Peruvian Segunda División
- Season: 1945
- Dates: 23 December 1945 – 13 January 1946
- Champions: Santiago Barranco
- Runner up: Atlético Lusitania
- Matches: 15
- Goals: 45 (3 per match)

= 1945 Peruvian Segunda División =

The 1945 Peruvian Segunda División, the second division of Peruvian football (soccer), was played by 6 teams. The tournament winner, Santiago Barranco was promoted to the Promotional Playoff. Association Chorrillos and Unión Callao was promoted to the 1946 Peruvian Segunda División.

== Teams ==
===Team changes===

| Promoted from 1944 Primera División Regional de Lima y Callao |
|---|
| Atlético Lusitania (1st) |

=== Stadia and locations ===

| Team | City |
|---|---|
| Atlético Lusitania | Cercado de Lima |
| Ciclista Lima | Cercado de Lima |
| Jorge Chávez | Callao |
| Progresista Apurímac | Callao |
| Santiago Barranco | Barranco, Lima |
| Telmo Carbajo | Callao |

==League table==
===Standings===

| Pos | Team | Pld | W | D | L | GF | GA | GD | Pts | Qualification or relegation |
| 1 | Santiago Barranco (C) | 5 | 4 | 0 | 1 | 11 | 4 | +7 | 8 | Promotion play-off |
| 2 | Atlético Lusitania | 5 | 3 | 0 | 2 | 10 | 4 | +6 | 6 |  |
| 3 | Ciclista Lima | 5 | 2 | 2 | 1 | 10 | 8 | +2 | 6 |
| 4 | Telmo Carbajo | 5 | 1 | 2 | 2 | 6 | 7 | −1 | 4 |
| 5 | Jorge Chávez | 5 | 1 | 1 | 3 | 6 | 13 | −7 | 3 |
| 6 | Progresista Apurímac | 5 | 0 | 3 | 2 | 2 | 9 | −7 | 3 |

== Results ==
Teams play each other once, either home or away. All matches were played in Lima.

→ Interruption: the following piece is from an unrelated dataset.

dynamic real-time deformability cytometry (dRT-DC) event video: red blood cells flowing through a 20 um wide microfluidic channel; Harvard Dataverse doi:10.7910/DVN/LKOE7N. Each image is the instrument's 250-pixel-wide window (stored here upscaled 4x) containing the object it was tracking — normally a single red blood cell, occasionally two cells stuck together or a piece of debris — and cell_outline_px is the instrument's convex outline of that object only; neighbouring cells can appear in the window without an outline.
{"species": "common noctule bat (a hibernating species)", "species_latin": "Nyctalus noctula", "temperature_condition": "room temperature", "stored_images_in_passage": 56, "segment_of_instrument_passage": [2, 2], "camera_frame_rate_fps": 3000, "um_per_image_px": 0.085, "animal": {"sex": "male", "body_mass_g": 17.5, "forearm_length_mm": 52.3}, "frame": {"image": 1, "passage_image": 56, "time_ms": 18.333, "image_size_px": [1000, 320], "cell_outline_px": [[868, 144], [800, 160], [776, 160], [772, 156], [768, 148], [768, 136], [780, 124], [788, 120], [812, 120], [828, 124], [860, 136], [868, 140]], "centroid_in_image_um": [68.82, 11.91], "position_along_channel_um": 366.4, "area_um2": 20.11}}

| Home \ Away | LUS | CIC | JCC | PRO | SAN | TEL |
|---|---|---|---|---|---|---|
| Atlético Lusitania |  |  |  | 3–0 |  | 2–1 |
| Ciclista Lima | 1–0 |  |  | 0–0 | 2–3 |  |
| Jorge Chávez | 1–5 | 2–4 |  |  |  | 1–0 |
| Progresista Apurímac |  |  | 2–2 |  | 0–4 |  |
| Santiago Barranco | 1–0 |  | 2–0 |  |  |  |
| Telmo Carbajo |  | 3–3 |  | 0–0 | 2–1 |  |

==Promotion play-off==
The promotion/relegation play-off was a two-legged series played by the team placing 8th in the 1945 Primera División, Sport Boys and the 1945 Segunda División champion Santiago Barranco.
20 January 1946
Santiago Barranco 1-3 Sport Boys
  Santiago Barranco: Netto 66'
  Sport Boys: Guillermo Valdiviezo 12', Guillermo Arias 17', Guillermo Barbadillo 40'
27 January 1946
Sport Boys 2-0 Santiago Barranco
  Sport Boys: Manuel Drago 20' 38'
Sport Boys remain in the Primera División.